It almost feels wrong to review a !!! (Chk Chk Chk) album. The dance-punk band make songs, best experienced in the sweaty throes of a shaking club. To see the !!! live is to see a quaking, rhythmic, groove machine in full, kaleidoscopic flow. They are a band to sweat to, love to, and shake to. They are a band that has the uncanny ability to punch themselves into the heart and the hips of every single member of their audience. They are the kind of band that add colour to grey days and remind stiff, tired feet just what they’re capable of.
However, even a band so synonymous with the good times as !!! can’t ignore the choking noises coming from the strangling of the liberal dream. Taking a step back from the glaring, hot lights of the center of the dance floor, new album Wallop finds the band patrolling the darker edges. In many respects, this is the group’s most serious album to date. That’s not to say there isn’t a whole lot of fun to be had. As frontman Nick Offer contemplates the world around him, tackling topics such as gentrification, corruption, and inequality, !!! do what they have always done – find sanctuary in the groove.
The album opens with the band taking up a familiar position with the fat, stalking synth chords of “Let It Change U”. Over stuttering beats and a groove so fresh that you could brush your teeth with it, Offer assumes his role of sonic ringmaster, corralling the music to the heart of the dance floor. “Couldn’t Have Known” is a more soulful, disco cut full of shiny synths, playful loops, and 1980s slap bass all held together by a frustratingly catchy, cartoonish vocal sample that doesn’t take long to lodge itself deep into your subconscious.
“Off the Grid” is the first essential track on the album. If you’ve slept on !!! for a while, then this is the track to haul you back on your feet. As the band slowly base the funk fire with a crackling synth line, the whole thing soon ignites as a wildfire of warped electronics, snapping percussion and thumping bass consume everything before it. It’s a wonderfully edgy, unpredictable track that shares sonic similarities with Liars’ Mess album. Fitting then, that Liars main man Angus Andrew should add the “Asinine” hook to give it a little more demented charm.
Over an echoing, drum loop and a spiky, garage riff “Serbia Drums”, is the closest !!! have sounded to their old, dance-punk selves in years. However, scrape the surface and behind the raucous, house-party vibe is a track that lifts the curtain behind the hipster dream to find the rotting carcass of the liberal ideal. “If you would have told me how things are/ I would have thought that we had won.”

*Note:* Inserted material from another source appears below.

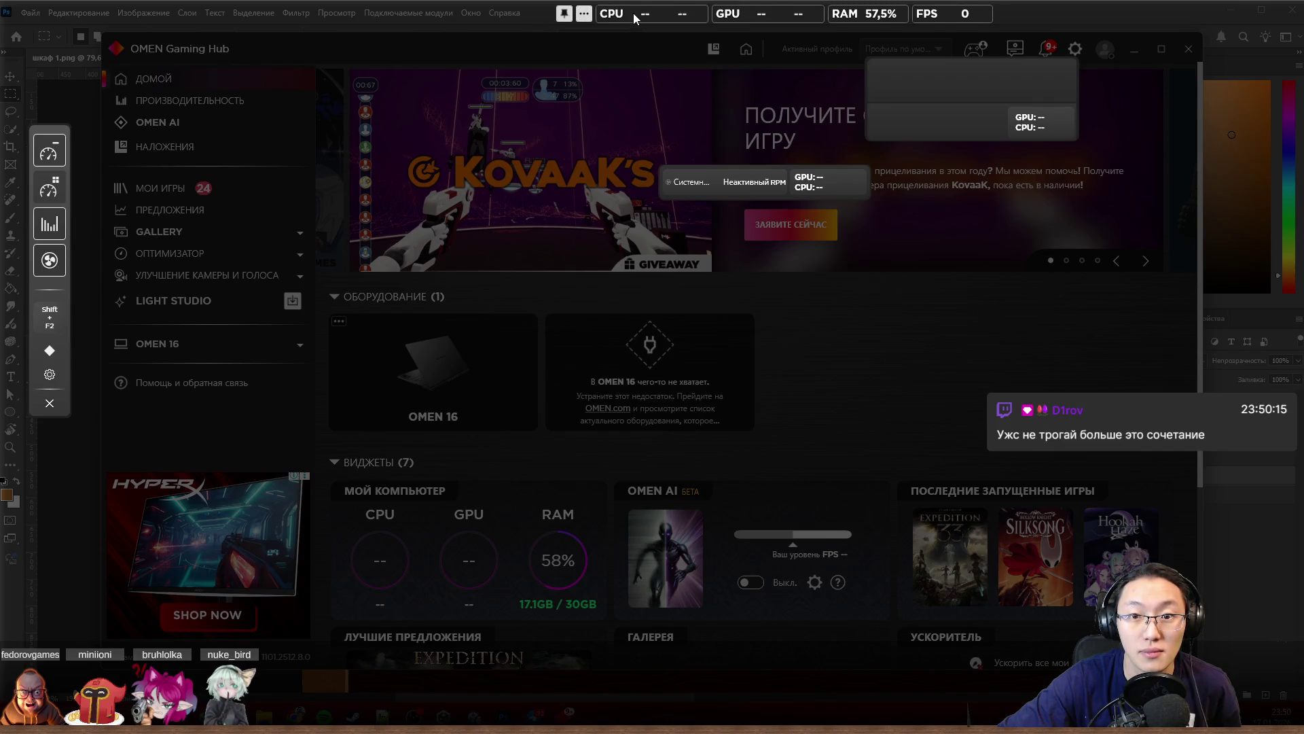
pyautogui.moveTo(634, 17); pyautogui.dragTo(643, 30)
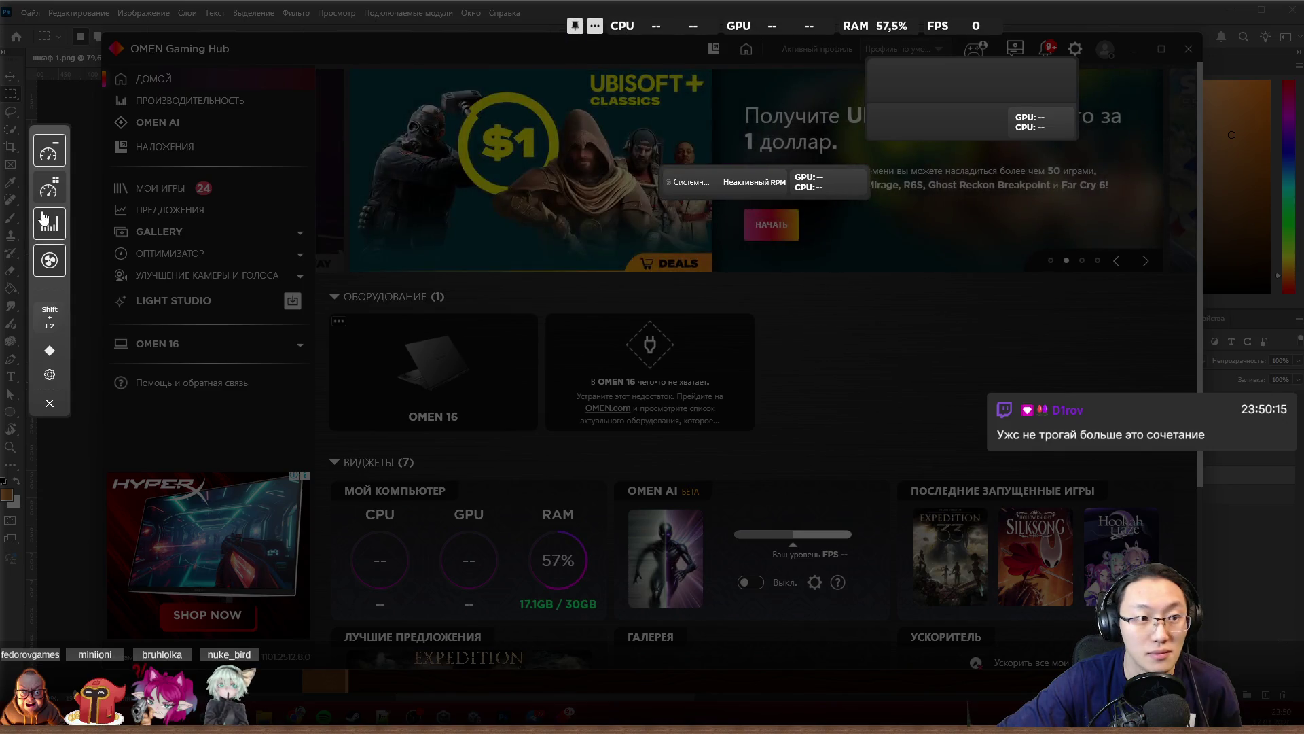
pyautogui.press('shift+F2')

“My Fault” is a gleaming, electro-funk tune that plays to the band’s strengths with inventive electronic flourishes over a pounding beat. “Slow Motion”/”Slow Mo” filters New York house through Bristol trip-hop as rippling bass swims with darker beats and one of Offer’s most disconsolate set of lyrics to date as he sees progressive ideas torn to shreds before his eyes. “They say these things happen for a reason / We all know that’s bullshit / That’s just what people say to make you feel better.”
“$50 million” mines 1980s disco with stuttering funk guitar, smooth synths, and drum machines. Here, Offer makes corruption sound positively alluring as he boldly proclaims that he’d happily reconsider any ideological stance for a cool $50 million. It’s classic Offer. Tongue in cheek lyrics that tease a deeper meaning. Floating on a steady stream of gently flowing electronics, “Domino” is one of the most addictively understated things the band has done in a long time.
Despite the characteristically buoyant beats and kaleidoscopic synths, there is a darkness to much of Wallop, as if the music is constantly being chased by shadow. “Rhythm of Gravity” is a case in point. Taking the essential elements of 1990s big beat and early British rave, it entices the listener to the darker edges of the dance floor. That continues with “UR Paranoid”; a nightmarish house meets electroclash track with Offer slowly overtaken by a kind of mania as the rhythm slithers and coils around him.
Final tracks, “This Is the Door” and “This Is the Dub” find Offer blinking in the cool, milky light of early morning supported by Meah Pace’s always compelling soulful vocals. As she pulls in the threads of soul, funk, and disco, hers is the kind of voice that you can imagine continuing, untroubled, and resolute even as the world continues to burn around her.
Wallop is the sound of !!! marking out new territory for themselves. By darkening the edges of their sound the band look beyond the dance floor to the streets outside, all while maintaining their characteristic flair for a huge, groove-laden tune. The peaks are some of their most pointedly thrilling to date, and even the less immediate tracks gradually reveal subtle new shades. The result is one of the band’s most consistently interesting and cohesive albums to date.